[Problem description]:
Continue the report excerpt on the economics of small wind energy systems, beginning after its final sentence.

[Document excerpt]:
The first section of this report presents the characteristics of the
representative wind machine used for this study. In the second section, the
economic variables included in the analysis and their application to the
problem are explained. The third section presents the net present value
benefit assessment framework, while the fourth section discusses values of
the primary economic parameters used in the analysis. Presented next are
the net present value profit estimates and conclusions of the study. A
FORTRAN computer program that can be used for economic analysis of SWECS is
presented in an Appendix.
3
CHARACTERISTICS OF THE MACHINE
The representative SWECS used for this analysis has a Jacobs design in
which there are three horizontal blades, 23 feet in diameter with yaw
control to direct the blades in an optimal position with wind direction.
Machines of this common type are used in Montana. Technical data on various
brands of SWECS can be found in The Montana Renewable Energy Handbook ,
pages 45-56.
Three levels of annual energy output from the lOkw machine were
assumed; these were 10,000, 17,500, and 25,000 kwh/year. Assuming validity
of the energy graph in Figure 1 and no down time, the above energy output
levels can be generated from average wind speeds of approximately 9.0, 11.8,
and 15.0 mph, respectively. Average wind speeds in this range are found in
many Montana locations, particularly on the eastern slopes of the Rocky
Mountains. Average wind speed data for eleven major Montana cities are
given in Table 1. It should be noted that average wind speeds may vary
considerably from one location to the next, depending on geographical
location, topographical features, and other factors. Thus, wind
characteristics at particular sites should be considered by potential SWECS
investors.
The total cost of the machine and installation at the time this report
was prepared was $22,630.00, itemized as follows:
Generator (23' diameter, lOkw peak output) $12,995.
Inverter included
100 ft. tilt-up tower 5,400.
Electrical hardware and wiring 1,350.
Kilowatt-hour meter 60.
Excavation and concrete 950 .
Labor (installation and wiring hook-up) 1,875.
TOTAL $22,630.
Actual costs may differ from the above figures due to changing prices,
distance of the installation site from the shipping point, and for different
brand machines. Due to these possible cost differences, the economic
analysis in this study was done for total costs of $20,000, $23,000, and
$25,500, including the cost of installation.

Collection entries
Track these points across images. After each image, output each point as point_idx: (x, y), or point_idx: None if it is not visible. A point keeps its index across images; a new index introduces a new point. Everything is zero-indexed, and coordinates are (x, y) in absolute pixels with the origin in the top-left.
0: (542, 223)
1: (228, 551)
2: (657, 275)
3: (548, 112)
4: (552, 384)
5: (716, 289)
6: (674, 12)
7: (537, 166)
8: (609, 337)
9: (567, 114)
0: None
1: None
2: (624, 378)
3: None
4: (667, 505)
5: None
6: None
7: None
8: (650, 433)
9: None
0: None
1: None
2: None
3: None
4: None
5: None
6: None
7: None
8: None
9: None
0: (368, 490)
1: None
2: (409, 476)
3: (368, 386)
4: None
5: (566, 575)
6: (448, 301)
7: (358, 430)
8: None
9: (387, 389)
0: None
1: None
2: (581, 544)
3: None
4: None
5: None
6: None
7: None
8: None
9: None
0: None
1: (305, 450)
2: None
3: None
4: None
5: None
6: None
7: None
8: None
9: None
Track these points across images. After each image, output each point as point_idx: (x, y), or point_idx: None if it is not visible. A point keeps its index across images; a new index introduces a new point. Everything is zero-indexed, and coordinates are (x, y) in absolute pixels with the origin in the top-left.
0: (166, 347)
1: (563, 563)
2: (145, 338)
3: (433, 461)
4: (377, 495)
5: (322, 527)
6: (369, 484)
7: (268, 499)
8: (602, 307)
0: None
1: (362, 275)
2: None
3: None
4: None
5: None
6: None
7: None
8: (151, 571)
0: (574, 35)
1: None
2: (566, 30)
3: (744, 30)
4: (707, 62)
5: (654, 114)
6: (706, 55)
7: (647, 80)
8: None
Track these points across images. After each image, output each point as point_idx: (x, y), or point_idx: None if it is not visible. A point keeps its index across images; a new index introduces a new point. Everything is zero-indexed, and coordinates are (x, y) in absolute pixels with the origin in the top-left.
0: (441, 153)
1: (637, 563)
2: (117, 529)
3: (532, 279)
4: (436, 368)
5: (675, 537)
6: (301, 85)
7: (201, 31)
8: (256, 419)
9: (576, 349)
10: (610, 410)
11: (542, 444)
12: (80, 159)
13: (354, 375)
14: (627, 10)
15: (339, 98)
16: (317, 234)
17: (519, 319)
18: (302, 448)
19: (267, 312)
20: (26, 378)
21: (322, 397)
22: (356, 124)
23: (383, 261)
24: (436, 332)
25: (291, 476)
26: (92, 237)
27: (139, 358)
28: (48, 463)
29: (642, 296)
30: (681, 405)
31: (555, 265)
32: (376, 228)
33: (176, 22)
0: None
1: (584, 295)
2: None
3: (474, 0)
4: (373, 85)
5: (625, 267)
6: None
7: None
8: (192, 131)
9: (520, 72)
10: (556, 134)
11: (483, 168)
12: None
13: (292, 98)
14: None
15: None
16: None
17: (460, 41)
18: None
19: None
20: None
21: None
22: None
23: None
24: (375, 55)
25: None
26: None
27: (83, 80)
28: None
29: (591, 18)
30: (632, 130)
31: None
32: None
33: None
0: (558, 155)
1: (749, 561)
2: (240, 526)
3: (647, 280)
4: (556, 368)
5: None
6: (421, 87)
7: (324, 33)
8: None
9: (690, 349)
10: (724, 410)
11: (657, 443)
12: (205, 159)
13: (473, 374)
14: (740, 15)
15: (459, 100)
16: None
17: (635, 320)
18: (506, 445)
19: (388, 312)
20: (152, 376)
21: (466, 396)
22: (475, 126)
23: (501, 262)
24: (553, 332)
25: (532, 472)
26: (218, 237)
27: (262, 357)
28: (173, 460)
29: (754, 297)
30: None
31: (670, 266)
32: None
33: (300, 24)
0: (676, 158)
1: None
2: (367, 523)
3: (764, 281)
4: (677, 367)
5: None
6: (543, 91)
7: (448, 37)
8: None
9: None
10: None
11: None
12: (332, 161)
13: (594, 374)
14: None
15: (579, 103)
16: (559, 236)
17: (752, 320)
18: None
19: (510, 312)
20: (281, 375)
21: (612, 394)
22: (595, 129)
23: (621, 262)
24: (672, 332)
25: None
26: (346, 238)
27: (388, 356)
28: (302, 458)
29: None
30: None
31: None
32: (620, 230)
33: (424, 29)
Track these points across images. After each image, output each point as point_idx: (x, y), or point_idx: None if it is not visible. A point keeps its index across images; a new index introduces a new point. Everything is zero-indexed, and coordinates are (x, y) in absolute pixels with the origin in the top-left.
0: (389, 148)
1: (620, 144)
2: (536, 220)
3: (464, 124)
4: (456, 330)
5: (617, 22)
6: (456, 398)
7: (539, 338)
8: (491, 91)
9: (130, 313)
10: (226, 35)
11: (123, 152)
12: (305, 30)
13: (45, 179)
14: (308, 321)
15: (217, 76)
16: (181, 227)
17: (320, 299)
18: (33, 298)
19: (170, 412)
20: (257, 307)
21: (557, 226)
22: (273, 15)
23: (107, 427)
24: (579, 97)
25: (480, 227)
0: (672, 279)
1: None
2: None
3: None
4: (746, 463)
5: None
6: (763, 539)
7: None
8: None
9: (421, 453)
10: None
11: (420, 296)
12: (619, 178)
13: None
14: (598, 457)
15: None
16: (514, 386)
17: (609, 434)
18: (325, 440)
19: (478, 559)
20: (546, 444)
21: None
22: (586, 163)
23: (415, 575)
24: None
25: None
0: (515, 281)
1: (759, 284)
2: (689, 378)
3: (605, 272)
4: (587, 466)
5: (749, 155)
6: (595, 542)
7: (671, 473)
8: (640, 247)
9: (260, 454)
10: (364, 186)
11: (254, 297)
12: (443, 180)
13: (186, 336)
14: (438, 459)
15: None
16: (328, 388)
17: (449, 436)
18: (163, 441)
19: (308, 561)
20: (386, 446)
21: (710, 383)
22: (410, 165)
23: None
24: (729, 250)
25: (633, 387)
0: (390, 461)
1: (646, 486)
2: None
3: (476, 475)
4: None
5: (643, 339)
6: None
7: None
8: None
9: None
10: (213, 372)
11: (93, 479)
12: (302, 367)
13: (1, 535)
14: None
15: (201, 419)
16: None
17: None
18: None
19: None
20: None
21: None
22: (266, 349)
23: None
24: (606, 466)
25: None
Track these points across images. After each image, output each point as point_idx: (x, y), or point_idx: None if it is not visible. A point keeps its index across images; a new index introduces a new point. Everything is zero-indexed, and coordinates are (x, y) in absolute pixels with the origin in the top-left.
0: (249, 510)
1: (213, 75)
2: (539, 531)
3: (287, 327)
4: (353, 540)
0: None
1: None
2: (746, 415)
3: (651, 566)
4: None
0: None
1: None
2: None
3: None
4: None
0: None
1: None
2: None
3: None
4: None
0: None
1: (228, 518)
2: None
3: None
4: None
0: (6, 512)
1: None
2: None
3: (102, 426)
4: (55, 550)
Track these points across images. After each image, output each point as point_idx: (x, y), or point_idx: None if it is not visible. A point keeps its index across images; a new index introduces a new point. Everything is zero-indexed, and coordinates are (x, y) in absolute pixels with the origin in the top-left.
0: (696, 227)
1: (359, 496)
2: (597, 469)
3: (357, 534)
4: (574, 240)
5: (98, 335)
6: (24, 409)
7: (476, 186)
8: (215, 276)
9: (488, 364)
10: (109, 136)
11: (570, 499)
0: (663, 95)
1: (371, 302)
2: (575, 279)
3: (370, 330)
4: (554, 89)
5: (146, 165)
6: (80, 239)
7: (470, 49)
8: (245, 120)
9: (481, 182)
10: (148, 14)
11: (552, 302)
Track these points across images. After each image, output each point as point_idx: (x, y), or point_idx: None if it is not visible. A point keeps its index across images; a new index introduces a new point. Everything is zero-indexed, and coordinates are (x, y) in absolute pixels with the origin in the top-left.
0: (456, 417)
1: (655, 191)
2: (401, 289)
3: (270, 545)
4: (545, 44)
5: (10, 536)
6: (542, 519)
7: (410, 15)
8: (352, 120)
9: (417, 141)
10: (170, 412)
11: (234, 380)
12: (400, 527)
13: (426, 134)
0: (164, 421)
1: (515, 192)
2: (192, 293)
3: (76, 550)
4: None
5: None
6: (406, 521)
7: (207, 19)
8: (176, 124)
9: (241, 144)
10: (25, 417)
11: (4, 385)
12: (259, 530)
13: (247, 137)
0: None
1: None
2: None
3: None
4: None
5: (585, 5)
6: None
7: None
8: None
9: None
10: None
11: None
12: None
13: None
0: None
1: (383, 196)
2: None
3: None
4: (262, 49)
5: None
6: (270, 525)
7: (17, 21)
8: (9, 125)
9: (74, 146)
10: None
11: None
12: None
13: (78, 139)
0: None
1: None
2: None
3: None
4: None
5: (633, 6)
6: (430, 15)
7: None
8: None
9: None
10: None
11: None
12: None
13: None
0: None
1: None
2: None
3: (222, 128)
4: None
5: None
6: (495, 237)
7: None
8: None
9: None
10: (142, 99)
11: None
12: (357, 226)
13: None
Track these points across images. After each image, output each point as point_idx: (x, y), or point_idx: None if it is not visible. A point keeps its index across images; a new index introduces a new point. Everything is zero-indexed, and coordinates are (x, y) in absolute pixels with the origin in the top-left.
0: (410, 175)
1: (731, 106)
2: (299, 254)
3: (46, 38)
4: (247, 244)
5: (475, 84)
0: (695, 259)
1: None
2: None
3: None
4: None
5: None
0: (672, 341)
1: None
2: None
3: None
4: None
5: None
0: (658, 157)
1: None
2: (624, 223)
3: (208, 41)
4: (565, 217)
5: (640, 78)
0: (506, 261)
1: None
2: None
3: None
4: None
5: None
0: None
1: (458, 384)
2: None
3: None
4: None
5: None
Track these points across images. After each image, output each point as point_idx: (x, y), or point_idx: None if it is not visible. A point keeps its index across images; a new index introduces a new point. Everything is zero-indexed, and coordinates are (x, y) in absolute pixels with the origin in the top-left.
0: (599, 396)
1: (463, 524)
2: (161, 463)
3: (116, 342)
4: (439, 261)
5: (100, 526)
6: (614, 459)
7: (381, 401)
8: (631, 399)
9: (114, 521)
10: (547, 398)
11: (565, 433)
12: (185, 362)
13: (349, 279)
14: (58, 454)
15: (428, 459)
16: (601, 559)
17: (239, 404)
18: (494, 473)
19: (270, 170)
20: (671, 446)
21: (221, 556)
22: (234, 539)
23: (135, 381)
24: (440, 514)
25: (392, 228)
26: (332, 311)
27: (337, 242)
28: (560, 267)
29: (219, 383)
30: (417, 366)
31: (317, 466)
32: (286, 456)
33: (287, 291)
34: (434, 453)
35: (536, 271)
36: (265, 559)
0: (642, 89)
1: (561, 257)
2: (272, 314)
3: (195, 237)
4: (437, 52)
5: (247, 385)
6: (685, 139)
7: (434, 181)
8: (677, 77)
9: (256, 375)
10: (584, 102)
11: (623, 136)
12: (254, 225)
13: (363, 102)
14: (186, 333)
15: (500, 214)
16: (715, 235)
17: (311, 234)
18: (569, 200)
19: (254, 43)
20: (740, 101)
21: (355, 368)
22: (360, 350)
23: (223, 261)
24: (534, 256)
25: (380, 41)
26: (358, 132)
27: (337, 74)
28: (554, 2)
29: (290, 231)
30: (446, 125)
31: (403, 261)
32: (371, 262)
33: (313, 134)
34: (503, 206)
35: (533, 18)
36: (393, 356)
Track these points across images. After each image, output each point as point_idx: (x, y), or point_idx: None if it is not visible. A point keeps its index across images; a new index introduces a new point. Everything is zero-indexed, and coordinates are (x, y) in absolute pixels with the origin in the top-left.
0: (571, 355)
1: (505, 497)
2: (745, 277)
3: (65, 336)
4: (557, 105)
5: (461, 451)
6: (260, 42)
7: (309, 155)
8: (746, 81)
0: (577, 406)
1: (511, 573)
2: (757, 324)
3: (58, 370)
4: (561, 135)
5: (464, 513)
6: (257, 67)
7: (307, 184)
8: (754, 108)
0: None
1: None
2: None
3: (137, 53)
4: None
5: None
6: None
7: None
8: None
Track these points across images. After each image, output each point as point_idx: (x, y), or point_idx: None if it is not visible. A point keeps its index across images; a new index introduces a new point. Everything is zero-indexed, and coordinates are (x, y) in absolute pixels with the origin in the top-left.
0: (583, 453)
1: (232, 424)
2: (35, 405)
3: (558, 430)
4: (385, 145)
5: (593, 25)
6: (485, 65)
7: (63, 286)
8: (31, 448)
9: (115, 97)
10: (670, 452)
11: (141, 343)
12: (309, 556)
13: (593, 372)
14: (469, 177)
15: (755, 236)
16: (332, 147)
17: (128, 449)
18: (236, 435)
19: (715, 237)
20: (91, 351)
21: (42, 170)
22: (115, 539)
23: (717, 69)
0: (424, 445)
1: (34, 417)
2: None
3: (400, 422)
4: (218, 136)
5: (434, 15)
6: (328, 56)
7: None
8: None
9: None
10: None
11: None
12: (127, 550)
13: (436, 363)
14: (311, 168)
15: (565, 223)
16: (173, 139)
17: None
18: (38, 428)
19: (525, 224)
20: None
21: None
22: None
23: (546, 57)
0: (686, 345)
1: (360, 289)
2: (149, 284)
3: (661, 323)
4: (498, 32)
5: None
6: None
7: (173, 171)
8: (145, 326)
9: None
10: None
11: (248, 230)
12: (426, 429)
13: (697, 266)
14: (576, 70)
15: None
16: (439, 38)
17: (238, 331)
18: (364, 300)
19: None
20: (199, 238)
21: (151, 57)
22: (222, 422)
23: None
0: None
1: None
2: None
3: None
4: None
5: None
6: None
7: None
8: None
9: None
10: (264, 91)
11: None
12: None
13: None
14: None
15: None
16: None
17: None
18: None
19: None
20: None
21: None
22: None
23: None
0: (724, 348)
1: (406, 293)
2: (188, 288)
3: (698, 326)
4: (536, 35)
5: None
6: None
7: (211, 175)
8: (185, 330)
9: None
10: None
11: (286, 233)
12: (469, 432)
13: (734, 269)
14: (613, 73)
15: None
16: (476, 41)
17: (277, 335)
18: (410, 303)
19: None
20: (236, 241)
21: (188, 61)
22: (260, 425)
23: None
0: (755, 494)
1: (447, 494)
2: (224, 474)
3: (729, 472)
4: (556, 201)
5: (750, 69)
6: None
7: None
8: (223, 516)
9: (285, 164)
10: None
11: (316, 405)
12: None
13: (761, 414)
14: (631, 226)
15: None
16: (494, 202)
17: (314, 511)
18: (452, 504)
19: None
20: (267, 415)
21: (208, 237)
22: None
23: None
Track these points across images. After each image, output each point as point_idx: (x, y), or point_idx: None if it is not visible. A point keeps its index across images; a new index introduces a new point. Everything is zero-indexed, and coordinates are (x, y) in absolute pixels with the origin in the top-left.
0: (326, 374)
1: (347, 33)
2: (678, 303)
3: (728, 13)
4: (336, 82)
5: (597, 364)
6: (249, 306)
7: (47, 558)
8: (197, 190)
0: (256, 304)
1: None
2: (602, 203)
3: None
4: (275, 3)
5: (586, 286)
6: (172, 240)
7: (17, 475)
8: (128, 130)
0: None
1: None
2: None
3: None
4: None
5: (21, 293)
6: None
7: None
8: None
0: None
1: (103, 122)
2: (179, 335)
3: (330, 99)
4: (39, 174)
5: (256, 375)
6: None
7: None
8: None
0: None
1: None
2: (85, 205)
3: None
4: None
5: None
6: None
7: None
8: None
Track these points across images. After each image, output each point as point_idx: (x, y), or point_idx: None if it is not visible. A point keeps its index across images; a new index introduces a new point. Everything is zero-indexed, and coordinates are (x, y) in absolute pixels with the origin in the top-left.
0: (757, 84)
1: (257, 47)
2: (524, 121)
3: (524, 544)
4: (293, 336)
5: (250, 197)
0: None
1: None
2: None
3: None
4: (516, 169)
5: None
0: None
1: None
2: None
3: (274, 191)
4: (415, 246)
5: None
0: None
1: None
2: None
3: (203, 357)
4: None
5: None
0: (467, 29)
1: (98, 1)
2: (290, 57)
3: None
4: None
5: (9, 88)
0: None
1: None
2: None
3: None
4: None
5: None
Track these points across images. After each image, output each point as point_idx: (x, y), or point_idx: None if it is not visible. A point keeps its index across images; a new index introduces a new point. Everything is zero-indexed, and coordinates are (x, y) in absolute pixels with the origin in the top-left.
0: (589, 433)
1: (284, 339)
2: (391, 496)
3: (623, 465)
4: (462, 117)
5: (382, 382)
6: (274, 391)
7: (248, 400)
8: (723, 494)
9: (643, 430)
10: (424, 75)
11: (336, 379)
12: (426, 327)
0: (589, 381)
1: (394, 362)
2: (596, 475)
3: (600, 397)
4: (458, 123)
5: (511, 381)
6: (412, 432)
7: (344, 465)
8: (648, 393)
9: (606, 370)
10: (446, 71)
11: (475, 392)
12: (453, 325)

[Exercise answer]:
ECONOMIC ANALYSIS FRAMEWORK
Due to substantial Federal energy and investment tax credits that can
be claimed with a SWECS investment, tax considerations are of considerable
importance in any analysis of the profitability of SWECS. Thus the focus of
this analysis is on these tax considerations and the after-tax profitability
of SWECS. For comparative purposes and for completeness, bef ore-tax
profitability estimates are also given. Tax computations were based on 1984
laws, which may change in future years. This section of the report presents
the formula used in calculating the new present value benefits (after-tax
and bef ore-tax) of SWECS.
With current technology, most SWECS have an economic life of at least
twenty years. Since benefits and costs accrue over time, a present value
calculation is used to bring all future benefits and costs back to the
current period. Future benefits and costs are "discounted" to reflect the
fact that a dollar at some point in the future is not worth as much as a
dollar at the present time.
Although the analysis is done in "real" terms net of inflation, it is
necessary to specify the inflation rate because of its interaction with
depreciation of SWECS for tax purposes. That is, the amount of the SWECS
cost that can be written off tax returns in any given year depends on
initial cost, while benefits are tied in with inflation except in the case
of a long term contract for electricity generated. Thus, inflation drives a
tax wedge between benefits and depreciation of SWECS, and must be considered
in an analysis of the type done in this study.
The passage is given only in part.